I am not sure what this does.
I also burnt a recover disk a while back, over a year.
I am not sure what is involved in this, I guess it just restores windows
and its drivers back to an older state?
What state is that? Last boot up? I would need to go back several
days or more, would that be possible?
I guess I will have to try that at some stage anyway.
I am also woondering if the disk is 'getting faulty'?

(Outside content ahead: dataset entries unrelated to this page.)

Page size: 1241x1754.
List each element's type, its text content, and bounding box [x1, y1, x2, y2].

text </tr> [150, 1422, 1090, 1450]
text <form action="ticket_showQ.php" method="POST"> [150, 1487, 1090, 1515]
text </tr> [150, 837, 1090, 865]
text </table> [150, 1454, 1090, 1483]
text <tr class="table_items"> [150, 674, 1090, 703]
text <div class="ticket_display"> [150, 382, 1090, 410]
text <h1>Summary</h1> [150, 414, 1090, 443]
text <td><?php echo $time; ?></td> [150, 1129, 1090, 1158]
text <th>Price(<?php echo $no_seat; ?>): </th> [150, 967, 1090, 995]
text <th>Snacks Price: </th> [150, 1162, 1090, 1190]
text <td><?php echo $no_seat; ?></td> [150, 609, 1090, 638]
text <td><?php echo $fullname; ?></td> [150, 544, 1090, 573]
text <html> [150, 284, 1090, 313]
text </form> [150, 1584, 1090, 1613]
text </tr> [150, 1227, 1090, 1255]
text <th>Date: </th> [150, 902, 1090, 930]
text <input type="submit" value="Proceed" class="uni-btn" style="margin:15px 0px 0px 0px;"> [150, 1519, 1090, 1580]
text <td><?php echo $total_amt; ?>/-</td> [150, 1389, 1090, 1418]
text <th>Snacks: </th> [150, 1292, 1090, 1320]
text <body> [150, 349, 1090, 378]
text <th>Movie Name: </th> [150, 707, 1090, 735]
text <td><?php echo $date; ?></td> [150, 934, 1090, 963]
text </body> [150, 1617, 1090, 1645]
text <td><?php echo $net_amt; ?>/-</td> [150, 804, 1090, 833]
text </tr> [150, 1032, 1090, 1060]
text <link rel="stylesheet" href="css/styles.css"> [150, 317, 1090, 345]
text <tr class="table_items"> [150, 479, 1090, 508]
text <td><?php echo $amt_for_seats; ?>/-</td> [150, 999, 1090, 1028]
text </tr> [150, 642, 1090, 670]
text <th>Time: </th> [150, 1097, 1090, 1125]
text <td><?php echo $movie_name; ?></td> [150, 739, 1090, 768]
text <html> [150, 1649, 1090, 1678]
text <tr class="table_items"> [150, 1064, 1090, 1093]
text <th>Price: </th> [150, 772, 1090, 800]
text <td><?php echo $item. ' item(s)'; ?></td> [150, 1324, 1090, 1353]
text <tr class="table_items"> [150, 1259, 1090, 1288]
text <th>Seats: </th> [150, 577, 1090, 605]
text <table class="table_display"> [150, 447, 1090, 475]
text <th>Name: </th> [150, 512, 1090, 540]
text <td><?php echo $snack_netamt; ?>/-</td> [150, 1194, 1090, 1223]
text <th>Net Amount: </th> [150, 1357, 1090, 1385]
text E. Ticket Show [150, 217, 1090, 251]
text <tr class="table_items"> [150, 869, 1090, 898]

I will have a go at running benchmarks on that, but last time
I tried it just kind of hung for over 10 minutes and did not appear to
be doing anything, I killed it offf as I needed he comp,
Will try again later.
The recovery partition will "blow away" the C: drive. It
doesn't do something like a repair install, and instead
just replaces the whole thing. You'd lose your data files
if you did that (so back them up, if you're going to try it).
You can download a disk diagnostic, from the web site of the
manufacturer who made the disk. If the disk is screwed, you'll
get a diagnostic code which basically tells you the drive is
bad.
Another thing to check, is the SMART statistics. But I don't
know how to read them, so even if you posted the SMART
values from the drive, I couldn't make sense of them.
If you buy a new disk, again, the web site of the disk manufacturer,
will have a tool for moving the data from the old drive, to the
new hard drive. I don't know if the recovery partition is
handled properly by such utilities or not.
If the HDTune benchmark won't run, it probably means there is a
bad spot in the drive somewhere. A surface scan looking for errors,
could well run into the same kind of trouble.
One way or another, you need to backup your data, just in case.
A new drive is a good place to try it.